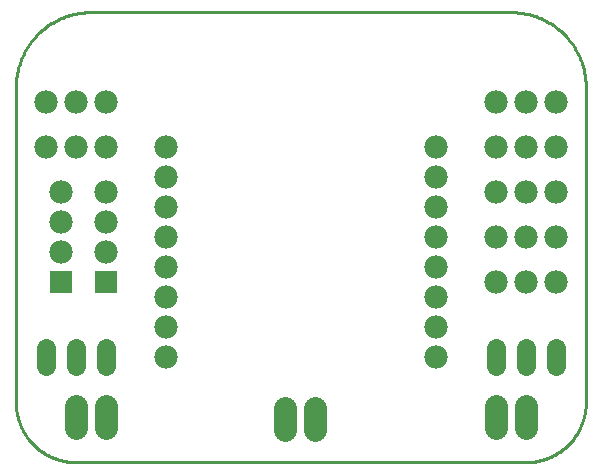
<source format=gbs>
G75*
%MOIN*%
%OFA0B0*%
%FSLAX25Y25*%
%IPPOS*%
%LPD*%
%AMOC8*
5,1,8,0,0,1.08239X$1,22.5*
%
%ADD10C,0.01000*%
%ADD11C,0.07800*%
%ADD12R,0.07800X0.07800*%
%ADD13C,0.07800*%
%ADD14C,0.06400*%
D10*
X0021800Y0011250D02*
X0171800Y0011250D01*
X0172283Y0011256D01*
X0172766Y0011273D01*
X0173249Y0011303D01*
X0173730Y0011343D01*
X0174211Y0011396D01*
X0174690Y0011460D01*
X0175167Y0011535D01*
X0175643Y0011623D01*
X0176116Y0011721D01*
X0176586Y0011831D01*
X0177054Y0011952D01*
X0177519Y0012085D01*
X0177980Y0012229D01*
X0178438Y0012384D01*
X0178892Y0012550D01*
X0179342Y0012727D01*
X0179787Y0012914D01*
X0180228Y0013113D01*
X0180664Y0013321D01*
X0181094Y0013541D01*
X0181520Y0013771D01*
X0181939Y0014011D01*
X0182353Y0014261D01*
X0182760Y0014521D01*
X0183161Y0014790D01*
X0183556Y0015070D01*
X0183943Y0015358D01*
X0184324Y0015657D01*
X0184697Y0015964D01*
X0185062Y0016280D01*
X0185420Y0016605D01*
X0185770Y0016938D01*
X0186112Y0017280D01*
X0186445Y0017630D01*
X0186770Y0017988D01*
X0187086Y0018353D01*
X0187393Y0018726D01*
X0187692Y0019107D01*
X0187980Y0019494D01*
X0188260Y0019889D01*
X0188529Y0020290D01*
X0188789Y0020697D01*
X0189039Y0021111D01*
X0189279Y0021530D01*
X0189509Y0021956D01*
X0189729Y0022386D01*
X0189937Y0022822D01*
X0190136Y0023263D01*
X0190323Y0023708D01*
X0190500Y0024158D01*
X0190666Y0024612D01*
X0190821Y0025070D01*
X0190965Y0025531D01*
X0191098Y0025996D01*
X0191219Y0026464D01*
X0191329Y0026934D01*
X0191427Y0027407D01*
X0191515Y0027883D01*
X0191590Y0028360D01*
X0191654Y0028839D01*
X0191707Y0029320D01*
X0191747Y0029801D01*
X0191777Y0030284D01*
X0191794Y0030767D01*
X0191800Y0031250D01*
X0191800Y0136250D01*
X0191793Y0136854D01*
X0191771Y0137458D01*
X0191734Y0138061D01*
X0191683Y0138663D01*
X0191618Y0139263D01*
X0191538Y0139862D01*
X0191443Y0140459D01*
X0191334Y0141053D01*
X0191211Y0141645D01*
X0191074Y0142233D01*
X0190922Y0142818D01*
X0190756Y0143399D01*
X0190576Y0143975D01*
X0190383Y0144548D01*
X0190175Y0145115D01*
X0189954Y0145677D01*
X0189720Y0146234D01*
X0189472Y0146785D01*
X0189211Y0147330D01*
X0188936Y0147868D01*
X0188649Y0148400D01*
X0188349Y0148924D01*
X0188037Y0149441D01*
X0187712Y0149950D01*
X0187375Y0150452D01*
X0187025Y0150945D01*
X0186664Y0151429D01*
X0186292Y0151905D01*
X0185908Y0152371D01*
X0185513Y0152828D01*
X0185107Y0153275D01*
X0184690Y0153713D01*
X0184263Y0154140D01*
X0183825Y0154557D01*
X0183378Y0154963D01*
X0182921Y0155358D01*
X0182455Y0155742D01*
X0181979Y0156114D01*
X0181495Y0156475D01*
X0181002Y0156825D01*
X0180500Y0157162D01*
X0179991Y0157487D01*
X0179474Y0157799D01*
X0178950Y0158099D01*
X0178418Y0158386D01*
X0177880Y0158661D01*
X0177335Y0158922D01*
X0176784Y0159170D01*
X0176227Y0159404D01*
X0175665Y0159625D01*
X0175098Y0159833D01*
X0174525Y0160026D01*
X0173949Y0160206D01*
X0173368Y0160372D01*
X0172783Y0160524D01*
X0172195Y0160661D01*
X0171603Y0160784D01*
X0171009Y0160893D01*
X0170412Y0160988D01*
X0169813Y0161068D01*
X0169213Y0161133D01*
X0168611Y0161184D01*
X0168008Y0161221D01*
X0167404Y0161243D01*
X0166800Y0161250D01*
X0026800Y0161250D01*
X0026196Y0161243D01*
X0025592Y0161221D01*
X0024989Y0161184D01*
X0024387Y0161133D01*
X0023787Y0161068D01*
X0023188Y0160988D01*
X0022591Y0160893D01*
X0021997Y0160784D01*
X0021405Y0160661D01*
X0020817Y0160524D01*
X0020232Y0160372D01*
X0019651Y0160206D01*
X0019075Y0160026D01*
X0018502Y0159833D01*
X0017935Y0159625D01*
X0017373Y0159404D01*
X0016816Y0159170D01*
X0016265Y0158922D01*
X0015720Y0158661D01*
X0015182Y0158386D01*
X0014650Y0158099D01*
X0014126Y0157799D01*
X0013609Y0157487D01*
X0013100Y0157162D01*
X0012598Y0156825D01*
X0012105Y0156475D01*
X0011621Y0156114D01*
X0011145Y0155742D01*
X0010679Y0155358D01*
X0010222Y0154963D01*
X0009775Y0154557D01*
X0009337Y0154140D01*
X0008910Y0153713D01*
X0008493Y0153275D01*
X0008087Y0152828D01*
X0007692Y0152371D01*
X0007308Y0151905D01*
X0006936Y0151429D01*
X0006575Y0150945D01*
X0006225Y0150452D01*
X0005888Y0149950D01*
X0005563Y0149441D01*
X0005251Y0148924D01*
X0004951Y0148400D01*
X0004664Y0147868D01*
X0004389Y0147330D01*
X0004128Y0146785D01*
X0003880Y0146234D01*
X0003646Y0145677D01*
X0003425Y0145115D01*
X0003217Y0144548D01*
X0003024Y0143975D01*
X0002844Y0143399D01*
X0002678Y0142818D01*
X0002526Y0142233D01*
X0002389Y0141645D01*
X0002266Y0141053D01*
X0002157Y0140459D01*
X0002062Y0139862D01*
X0001982Y0139263D01*
X0001917Y0138663D01*
X0001866Y0138061D01*
X0001829Y0137458D01*
X0001807Y0136854D01*
X0001800Y0136250D01*
X0001800Y0031250D01*
X0001806Y0030767D01*
X0001823Y0030284D01*
X0001853Y0029801D01*
X0001893Y0029320D01*
X0001946Y0028839D01*
X0002010Y0028360D01*
X0002085Y0027883D01*
X0002173Y0027407D01*
X0002271Y0026934D01*
X0002381Y0026464D01*
X0002502Y0025996D01*
X0002635Y0025531D01*
X0002779Y0025070D01*
X0002934Y0024612D01*
X0003100Y0024158D01*
X0003277Y0023708D01*
X0003464Y0023263D01*
X0003663Y0022822D01*
X0003871Y0022386D01*
X0004091Y0021956D01*
X0004321Y0021530D01*
X0004561Y0021111D01*
X0004811Y0020697D01*
X0005071Y0020290D01*
X0005340Y0019889D01*
X0005620Y0019494D01*
X0005908Y0019107D01*
X0006207Y0018726D01*
X0006514Y0018353D01*
X0006830Y0017988D01*
X0007155Y0017630D01*
X0007488Y0017280D01*
X0007830Y0016938D01*
X0008180Y0016605D01*
X0008538Y0016280D01*
X0008903Y0015964D01*
X0009276Y0015657D01*
X0009657Y0015358D01*
X0010044Y0015070D01*
X0010439Y0014790D01*
X0010840Y0014521D01*
X0011247Y0014261D01*
X0011661Y0014011D01*
X0012080Y0013771D01*
X0012506Y0013541D01*
X0012936Y0013321D01*
X0013372Y0013113D01*
X0013813Y0012914D01*
X0014258Y0012727D01*
X0014708Y0012550D01*
X0015162Y0012384D01*
X0015620Y0012229D01*
X0016081Y0012085D01*
X0016546Y0011952D01*
X0017014Y0011831D01*
X0017484Y0011721D01*
X0017957Y0011623D01*
X0018433Y0011535D01*
X0018910Y0011460D01*
X0019389Y0011396D01*
X0019870Y0011343D01*
X0020351Y0011303D01*
X0020834Y0011273D01*
X0021317Y0011256D01*
X0021800Y0011250D01*
D11*
X0051800Y0046250D03*
X0051800Y0056250D03*
X0051800Y0066250D03*
X0051800Y0076250D03*
X0051800Y0086250D03*
X0051800Y0096250D03*
X0051800Y0106250D03*
X0051800Y0116250D03*
X0031800Y0116250D03*
X0021800Y0116250D03*
X0011800Y0116250D03*
X0011800Y0131250D03*
X0021800Y0131250D03*
X0031800Y0131250D03*
X0031800Y0101250D03*
X0031800Y0091250D03*
X0031800Y0081250D03*
X0016800Y0081250D03*
X0016800Y0091250D03*
X0016800Y0101250D03*
X0141800Y0096250D03*
X0141800Y0106250D03*
X0141800Y0116250D03*
X0161800Y0116250D03*
X0171800Y0116250D03*
X0181800Y0116250D03*
X0181800Y0101250D03*
X0171800Y0101250D03*
X0161800Y0101250D03*
X0161800Y0086250D03*
X0171800Y0086250D03*
X0181800Y0086250D03*
X0181800Y0071250D03*
X0171800Y0071250D03*
X0161800Y0071250D03*
X0141800Y0066250D03*
X0141800Y0056250D03*
X0141800Y0046250D03*
X0141800Y0076250D03*
X0141800Y0086250D03*
X0161800Y0131250D03*
X0171800Y0131250D03*
X0181800Y0131250D03*
D12*
X0031800Y0071250D03*
X0016800Y0071250D03*
D13*
X0021800Y0029950D02*
X0021800Y0022550D01*
X0031800Y0022550D02*
X0031800Y0029950D01*
X0091682Y0029438D02*
X0091682Y0022038D01*
X0101682Y0022038D02*
X0101682Y0029438D01*
X0161800Y0029950D02*
X0161800Y0022550D01*
X0171800Y0022550D02*
X0171800Y0029950D01*
D14*
X0171800Y0043250D02*
X0171800Y0049250D01*
X0161800Y0049250D02*
X0161800Y0043250D01*
X0181800Y0043250D02*
X0181800Y0049250D01*
X0031800Y0049250D02*
X0031800Y0043250D01*
X0021800Y0043250D02*
X0021800Y0049250D01*
X0011800Y0049250D02*
X0011800Y0043250D01*
M02*

</source>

Problem requirements —
Through the line containing "X0191800Y0136250D01*" and no further, restate the data above word for word from its first line, leaving out pictures.

Exercise output —
<source format=gbs>
G75*
%MOIN*%
%OFA0B0*%
%FSLAX25Y25*%
%IPPOS*%
%LPD*%
%AMOC8*
5,1,8,0,0,1.08239X$1,22.5*
%
%ADD10C,0.01000*%
%ADD11C,0.07800*%
%ADD12R,0.07800X0.07800*%
%ADD13C,0.07800*%
%ADD14C,0.06400*%
D10*
X0021800Y0011250D02*
X0171800Y0011250D01*
X0172283Y0011256D01*
X0172766Y0011273D01*
X0173249Y0011303D01*
X0173730Y0011343D01*
X0174211Y0011396D01*
X0174690Y0011460D01*
X0175167Y0011535D01*
X0175643Y0011623D01*
X0176116Y0011721D01*
X0176586Y0011831D01*
X0177054Y0011952D01*
X0177519Y0012085D01*
X0177980Y0012229D01*
X0178438Y0012384D01*
X0178892Y0012550D01*
X0179342Y0012727D01*
X0179787Y0012914D01*
X0180228Y0013113D01*
X0180664Y0013321D01*
X0181094Y0013541D01*
X0181520Y0013771D01*
X0181939Y0014011D01*
X0182353Y0014261D01*
X0182760Y0014521D01*
X0183161Y0014790D01*
X0183556Y0015070D01*
X0183943Y0015358D01*
X0184324Y0015657D01*
X0184697Y0015964D01*
X0185062Y0016280D01*
X0185420Y0016605D01*
X0185770Y0016938D01*
X0186112Y0017280D01*
X0186445Y0017630D01*
X0186770Y0017988D01*
X0187086Y0018353D01*
X0187393Y0018726D01*
X0187692Y0019107D01*
X0187980Y0019494D01*
X0188260Y0019889D01*
X0188529Y0020290D01*
X0188789Y0020697D01*
X0189039Y0021111D01*
X0189279Y0021530D01*
X0189509Y0021956D01*
X0189729Y0022386D01*
X0189937Y0022822D01*
X0190136Y0023263D01*
X0190323Y0023708D01*
X0190500Y0024158D01*
X0190666Y0024612D01*
X0190821Y0025070D01*
X0190965Y0025531D01*
X0191098Y0025996D01*
X0191219Y0026464D01*
X0191329Y0026934D01*
X0191427Y0027407D01*
X0191515Y0027883D01*
X0191590Y0028360D01*
X0191654Y0028839D01*
X0191707Y0029320D01*
X0191747Y0029801D01*
X0191777Y0030284D01*
X0191794Y0030767D01*
X0191800Y0031250D01*
X0191800Y0136250D01*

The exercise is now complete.